== EXERCISE BRIEF ==
Every record should be written out exactly, please.

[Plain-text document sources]
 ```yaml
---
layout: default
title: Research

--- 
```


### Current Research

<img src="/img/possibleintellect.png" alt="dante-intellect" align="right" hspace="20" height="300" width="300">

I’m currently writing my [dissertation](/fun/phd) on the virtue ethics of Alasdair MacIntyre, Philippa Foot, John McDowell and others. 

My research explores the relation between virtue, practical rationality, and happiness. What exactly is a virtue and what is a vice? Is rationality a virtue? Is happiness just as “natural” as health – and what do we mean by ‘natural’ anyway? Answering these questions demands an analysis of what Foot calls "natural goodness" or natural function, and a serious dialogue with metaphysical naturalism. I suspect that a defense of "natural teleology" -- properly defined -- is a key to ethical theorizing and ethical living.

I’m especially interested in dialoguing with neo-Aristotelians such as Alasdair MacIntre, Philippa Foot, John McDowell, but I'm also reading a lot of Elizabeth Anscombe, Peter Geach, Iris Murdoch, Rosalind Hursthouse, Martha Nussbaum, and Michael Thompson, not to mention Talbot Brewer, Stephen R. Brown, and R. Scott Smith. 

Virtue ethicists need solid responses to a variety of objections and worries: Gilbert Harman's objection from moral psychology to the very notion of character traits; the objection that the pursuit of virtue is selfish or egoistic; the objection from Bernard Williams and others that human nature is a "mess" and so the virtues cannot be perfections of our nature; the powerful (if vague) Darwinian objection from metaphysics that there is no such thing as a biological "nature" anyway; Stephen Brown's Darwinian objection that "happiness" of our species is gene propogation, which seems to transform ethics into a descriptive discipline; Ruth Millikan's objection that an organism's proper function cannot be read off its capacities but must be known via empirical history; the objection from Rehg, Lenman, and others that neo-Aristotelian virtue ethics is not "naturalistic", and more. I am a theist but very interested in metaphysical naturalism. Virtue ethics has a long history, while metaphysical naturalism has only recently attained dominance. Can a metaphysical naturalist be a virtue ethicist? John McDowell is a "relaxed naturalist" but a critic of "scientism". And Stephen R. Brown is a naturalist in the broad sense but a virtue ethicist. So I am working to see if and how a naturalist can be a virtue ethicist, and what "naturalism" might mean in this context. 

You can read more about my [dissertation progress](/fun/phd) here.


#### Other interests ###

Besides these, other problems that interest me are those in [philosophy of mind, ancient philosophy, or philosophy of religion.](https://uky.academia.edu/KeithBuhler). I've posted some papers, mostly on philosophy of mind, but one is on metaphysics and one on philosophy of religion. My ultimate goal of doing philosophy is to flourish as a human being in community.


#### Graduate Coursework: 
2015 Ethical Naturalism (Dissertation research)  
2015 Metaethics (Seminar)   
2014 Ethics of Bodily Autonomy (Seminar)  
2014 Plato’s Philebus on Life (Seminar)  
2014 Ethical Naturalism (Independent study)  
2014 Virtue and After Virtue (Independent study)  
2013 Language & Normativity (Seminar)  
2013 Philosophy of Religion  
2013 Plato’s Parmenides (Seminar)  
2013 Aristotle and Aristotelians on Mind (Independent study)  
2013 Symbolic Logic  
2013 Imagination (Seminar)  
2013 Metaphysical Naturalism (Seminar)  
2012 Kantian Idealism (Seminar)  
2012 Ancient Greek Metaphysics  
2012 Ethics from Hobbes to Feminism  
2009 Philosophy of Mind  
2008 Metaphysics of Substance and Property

== EXERCISE ANSWER ==
 ```yaml
---
layout: default
title: Research

--- 
```


### Current Research

<img src="/img/possibleintellect.png" alt="dante-intellect" align="right" hspace="20" height="300" width="300">

I’m currently writing my [dissertation](/fun/phd) on the virtue ethics of Alasdair MacIntyre, Philippa Foot, John McDowell and others. 

My research explores the relation between virtue, practical rationality, and happiness. What exactly is a virtue and what is a vice? Is rationality a virtue? Is happiness just as “natural” as health – and what do we mean by ‘natural’ anyway? Answering these questions demands an analysis of what Foot calls "natural goodness" or natural function, and a serious dialogue with metaphysical naturalism. I suspect that a defense of "natural teleology" -- properly defined -- is a key to ethical theorizing and ethical living.

I’m especially interested in dialoguing with neo-Aristotelians such as Alasdair MacIntre, Philippa Foot, John McDowell, but I'm also reading a lot of Elizabeth Anscombe, Peter Geach, Iris Murdoch, Rosalind Hursthouse, Martha Nussbaum, and Michael Thompson, not to mention Talbot Brewer, Stephen R. Brown, and R. Scott Smith. 

Virtue ethicists need solid responses to a variety of objections and worries: Gilbert Harman's objection from moral psychology to the very notion of character traits; the objection that the pursuit of virtue is selfish or egoistic; the objection from Bernard Williams and others that human nature is a "mess" and so the virtues cannot be perfections of our nature; the powerful (if vague) Darwinian objection from metaphysics that there is no such thing as a biological "nature" anyway; Stephen Brown's Darwinian objection that "happiness" of our species is gene propogation, which seems to transform ethics into a descriptive discipline; Ruth Millikan's objection that an organism's proper function cannot be read off its capacities but must be known via empirical history; the objection from Rehg, Lenman, and others that neo-Aristotelian virtue ethics is not "naturalistic", and more. I am a theist but very interested in metaphysical naturalism. Virtue ethics has a long history, while metaphysical naturalism has only recently attained dominance. Can a metaphysical naturalist be a virtue ethicist? John McDowell is a "relaxed naturalist" but a critic of "scientism". And Stephen R. Brown is a naturalist in the broad sense but a virtue ethicist. So I am working to see if and how a naturalist can be a virtue ethicist, and what "naturalism" might mean in this context. 

You can read more about my [dissertation progress](/fun/phd) here.


#### Other interests ###

Besides these, other problems that interest me are those in [philosophy of mind, ancient philosophy, or philosophy of religion.](https://uky.academia.edu/KeithBuhler). I've posted some papers, mostly on philosophy of mind, but one is on metaphysics and one on philosophy of religion. My ultimate goal of doing philosophy is to flourish as a human being in community.


#### Graduate Coursework: 
2015 Ethical Naturalism (Dissertation research)  
2015 Metaethics (Seminar)   
2014 Ethics of Bodily Autonomy (Seminar)  
2014 Plato’s Philebus on Life (Seminar)  
2014 Ethical Naturalism (Independent study)  
2014 Virtue and After Virtue (Independent study)  
2013 Language & Normativity (Seminar)  
2013 Philosophy of Religion  
2013 Plato’s Parmenides (Seminar)  
2013 Aristotle and Aristotelians on Mind (Independent study)  
2013 Symbolic Logic  
2013 Imagination (Seminar)  
2013 Metaphysical Naturalism (Seminar)  
2012 Kantian Idealism (Seminar)  
2012 Ancient Greek Metaphysics  
2012 Ethics from Hobbes to Feminism  
2009 Philosophy of Mind  
2008 Metaphysics of Substance and Property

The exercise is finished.